Daniel Tucker with the Miami Palmetto palms. (Photo courtesy of Daniel Tucker.)
Daniel Tucker with the Miami Palmetto palms.
(Photo courtesy of Daniel Tucker.)

“It was an incredible moment because it's a lot of emotions all at once,” Tucker said. “You know that now there's hope. You have something in front of you that you know you can work with.”

With support from the fellowship, Tucker is now building a reference genome that will provide a genetic baseline template for scientists. By mapping this DNA, Tucker can identify the most optimal breeding pairs, allowing the team to clone and cryopreserve individuals for the future.

“If we didn't have genomic resources, we'd be flying blind for a lot of these things,” he said. “Everything that we do is moving towards conservation.”

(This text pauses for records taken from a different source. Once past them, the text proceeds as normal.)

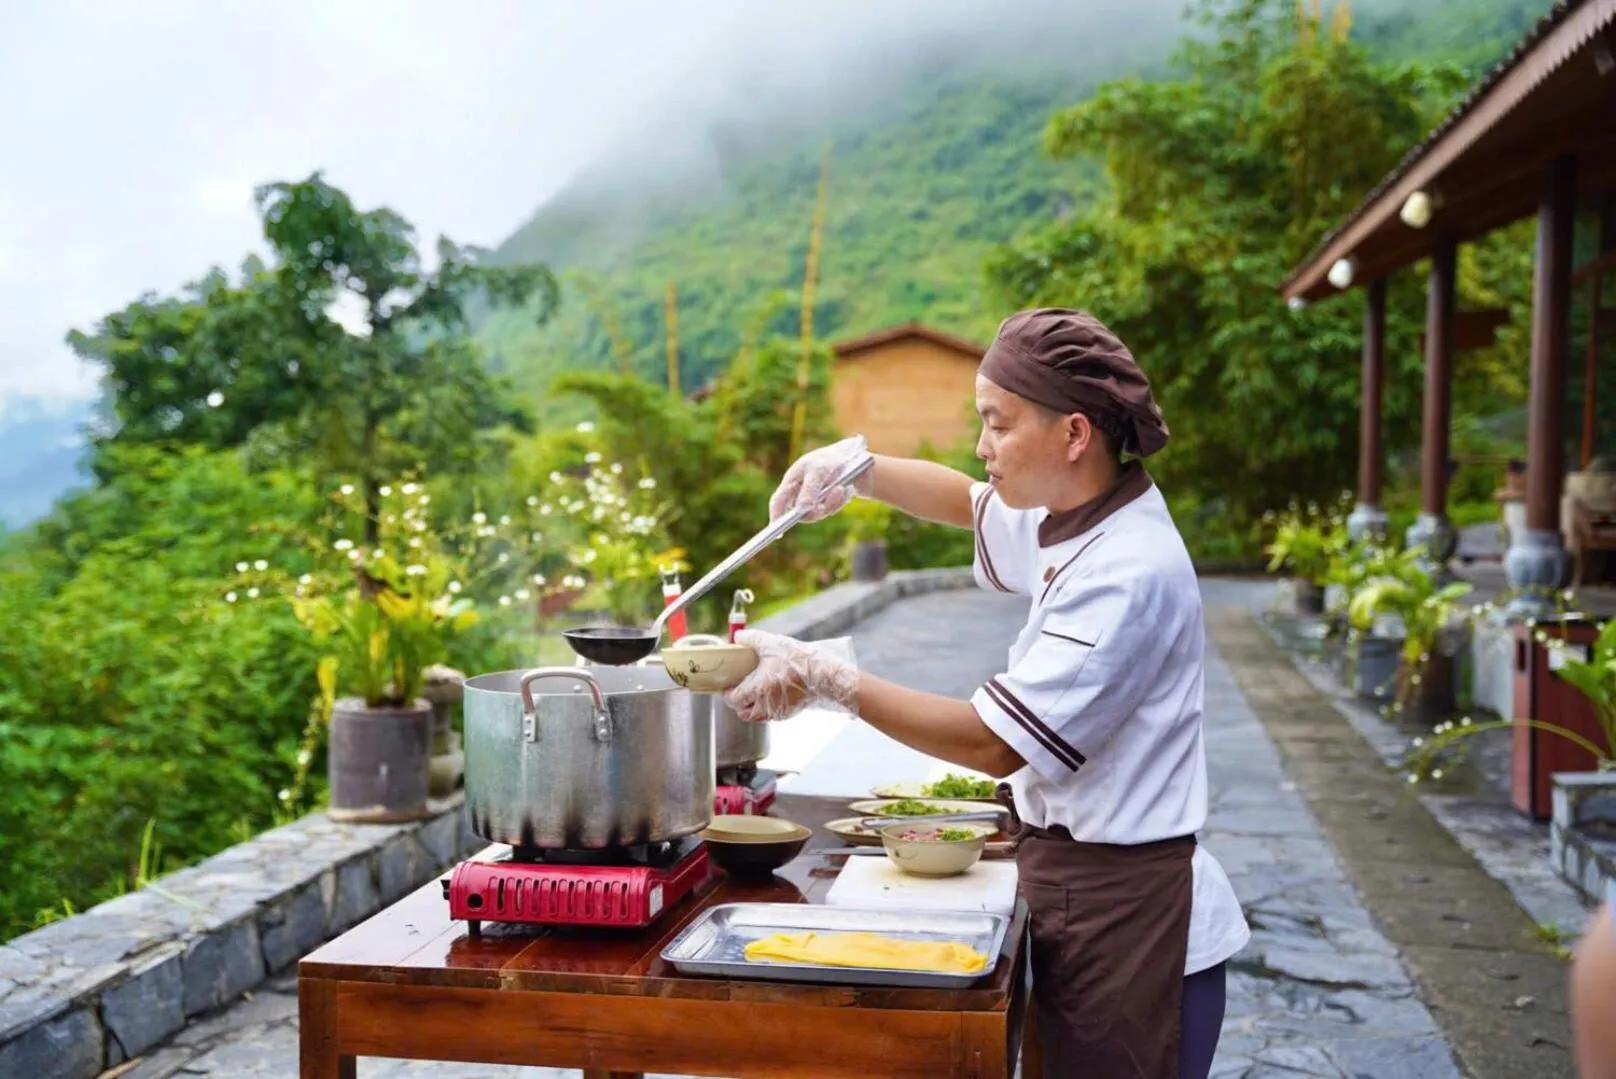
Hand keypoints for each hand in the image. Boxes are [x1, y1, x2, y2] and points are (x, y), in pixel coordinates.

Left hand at [723, 629, 859, 721]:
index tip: (727, 687)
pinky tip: (771, 696)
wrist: (825, 675)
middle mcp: (765, 705)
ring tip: (753, 695)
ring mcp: (778, 712)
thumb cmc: (799, 661)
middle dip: (737, 704)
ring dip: (751, 709)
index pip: (733, 699)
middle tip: (738, 692)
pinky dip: (766, 709)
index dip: (727, 694)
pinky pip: (771, 716)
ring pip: (757, 717)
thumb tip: (738, 637)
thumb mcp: (773, 644)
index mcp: (758, 689)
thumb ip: (752, 639)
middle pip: (743, 713)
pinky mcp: (789, 713)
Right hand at [768, 434, 874, 522]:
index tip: (779, 532)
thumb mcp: (819, 470)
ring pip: (819, 512)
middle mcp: (800, 493)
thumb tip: (802, 509)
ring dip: (831, 503)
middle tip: (822, 507)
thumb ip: (809, 489)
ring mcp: (814, 499)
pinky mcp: (828, 502)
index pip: (778, 503)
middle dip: (813, 511)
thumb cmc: (829, 460)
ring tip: (841, 488)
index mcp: (791, 481)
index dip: (776, 517)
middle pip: (800, 513)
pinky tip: (846, 488)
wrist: (852, 456)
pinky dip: (840, 500)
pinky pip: (832, 509)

The Miami palmetto, which once existed in Miami-Dade County’s pine rocklands and along the Atlantic Coastal Ridge up to about Boca Raton, lost most of its habitat to rapid urbanization and development.

The rescued palms, along with mature plants collected in the '80s and '90s, are currently being cared for at Montgomery Botanical Center to help conserve the lineage. The team has identified a few suitable locations for reintroduction in partnership with Miami-Dade County Environmentally Endangered Lands Program. They expect to reintroduce about 50 individual plants in the wild by early next year.

As a safeguard, seeds and young plants have also been donated to other botanical gardens for conservation.

“No one garden can do everything,” Tucker said. “By joining together, we can do a decent job of conserving that biodiversity.”

A species once thought to be extinct in the wild now has a fighting chance in its original Miami home due to a mix of instinct and modern genomics. Tucker plans to continue the conservation program while studying the evolution of theSabal species.

Tucker is Ph.D. candidate in Earth Systems Science at FIU in the Conservation & Sustainable Horticulture Lab and a Montgomery Botanical Graduate Fellow at Montgomery Botanical Center.